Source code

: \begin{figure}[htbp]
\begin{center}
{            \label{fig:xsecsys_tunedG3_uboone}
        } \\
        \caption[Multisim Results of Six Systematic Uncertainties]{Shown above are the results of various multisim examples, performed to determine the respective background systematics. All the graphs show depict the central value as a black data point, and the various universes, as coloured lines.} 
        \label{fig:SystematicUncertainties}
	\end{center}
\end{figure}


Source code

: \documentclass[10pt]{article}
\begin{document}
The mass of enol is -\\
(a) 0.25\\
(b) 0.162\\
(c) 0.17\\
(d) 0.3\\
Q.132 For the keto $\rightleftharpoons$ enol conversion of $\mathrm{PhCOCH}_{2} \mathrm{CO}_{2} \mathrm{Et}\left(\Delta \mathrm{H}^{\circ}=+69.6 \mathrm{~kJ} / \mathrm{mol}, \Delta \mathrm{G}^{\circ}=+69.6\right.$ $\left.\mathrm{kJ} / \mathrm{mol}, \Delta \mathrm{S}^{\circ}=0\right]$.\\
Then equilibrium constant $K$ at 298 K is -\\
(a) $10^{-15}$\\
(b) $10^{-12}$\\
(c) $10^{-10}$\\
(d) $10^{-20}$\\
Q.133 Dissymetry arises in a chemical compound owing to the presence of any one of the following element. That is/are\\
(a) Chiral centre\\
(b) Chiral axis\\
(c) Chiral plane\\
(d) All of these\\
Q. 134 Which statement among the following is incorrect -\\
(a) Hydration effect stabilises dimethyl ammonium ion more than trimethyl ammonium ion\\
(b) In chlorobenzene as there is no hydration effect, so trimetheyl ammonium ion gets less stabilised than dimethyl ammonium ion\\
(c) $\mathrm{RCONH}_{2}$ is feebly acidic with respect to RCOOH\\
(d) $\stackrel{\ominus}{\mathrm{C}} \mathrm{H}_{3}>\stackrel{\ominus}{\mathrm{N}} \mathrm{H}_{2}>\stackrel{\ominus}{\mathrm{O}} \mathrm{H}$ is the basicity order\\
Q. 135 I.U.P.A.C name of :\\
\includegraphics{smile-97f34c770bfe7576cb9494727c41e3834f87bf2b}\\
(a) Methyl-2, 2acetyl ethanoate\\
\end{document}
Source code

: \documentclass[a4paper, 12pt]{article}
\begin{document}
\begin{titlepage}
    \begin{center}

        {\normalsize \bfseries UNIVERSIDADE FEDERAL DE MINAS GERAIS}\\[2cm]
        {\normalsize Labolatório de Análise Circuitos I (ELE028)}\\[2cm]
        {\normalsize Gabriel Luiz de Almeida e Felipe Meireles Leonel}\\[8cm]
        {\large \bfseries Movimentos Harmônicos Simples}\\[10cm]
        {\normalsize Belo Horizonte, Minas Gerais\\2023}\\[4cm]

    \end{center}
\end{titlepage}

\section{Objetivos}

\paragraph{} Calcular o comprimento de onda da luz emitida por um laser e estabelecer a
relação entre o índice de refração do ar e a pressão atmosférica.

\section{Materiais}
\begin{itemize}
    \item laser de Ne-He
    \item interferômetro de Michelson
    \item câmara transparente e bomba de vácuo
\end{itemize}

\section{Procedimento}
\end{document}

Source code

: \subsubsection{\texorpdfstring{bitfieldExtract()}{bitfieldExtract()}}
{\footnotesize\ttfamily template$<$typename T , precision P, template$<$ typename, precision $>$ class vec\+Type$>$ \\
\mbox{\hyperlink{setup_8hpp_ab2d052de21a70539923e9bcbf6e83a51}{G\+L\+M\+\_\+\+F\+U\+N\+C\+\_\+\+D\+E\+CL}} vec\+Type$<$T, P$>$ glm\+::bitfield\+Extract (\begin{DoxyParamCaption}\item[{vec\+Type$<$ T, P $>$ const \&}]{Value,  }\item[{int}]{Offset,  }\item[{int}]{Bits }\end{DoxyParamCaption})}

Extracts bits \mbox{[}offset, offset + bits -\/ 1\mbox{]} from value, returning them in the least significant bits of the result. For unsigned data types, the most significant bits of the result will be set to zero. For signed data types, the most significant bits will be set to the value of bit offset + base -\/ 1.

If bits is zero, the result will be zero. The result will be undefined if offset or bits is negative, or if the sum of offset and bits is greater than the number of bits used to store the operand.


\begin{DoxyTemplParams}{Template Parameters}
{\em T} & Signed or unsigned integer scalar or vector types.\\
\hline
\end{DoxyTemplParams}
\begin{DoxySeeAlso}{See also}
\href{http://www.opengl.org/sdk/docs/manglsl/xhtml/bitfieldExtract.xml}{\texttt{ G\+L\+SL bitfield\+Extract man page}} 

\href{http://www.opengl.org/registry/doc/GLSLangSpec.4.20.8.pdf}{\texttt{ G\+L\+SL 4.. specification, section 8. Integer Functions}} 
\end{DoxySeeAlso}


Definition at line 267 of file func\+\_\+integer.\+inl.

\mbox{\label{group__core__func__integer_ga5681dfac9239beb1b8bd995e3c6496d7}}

++++++++

▸ PROBLEM DETAILS: Copy out, in full, each line above that has the word "effect" in it.

▸ WRITTEN SOLUTION:
(a) Hydration effect stabilises dimethyl ammonium ion more than trimethyl ammonium ion\\
(b) In chlorobenzene as there is no hydration effect, so trimetheyl ammonium ion gets less stabilised than dimethyl ammonium ion\\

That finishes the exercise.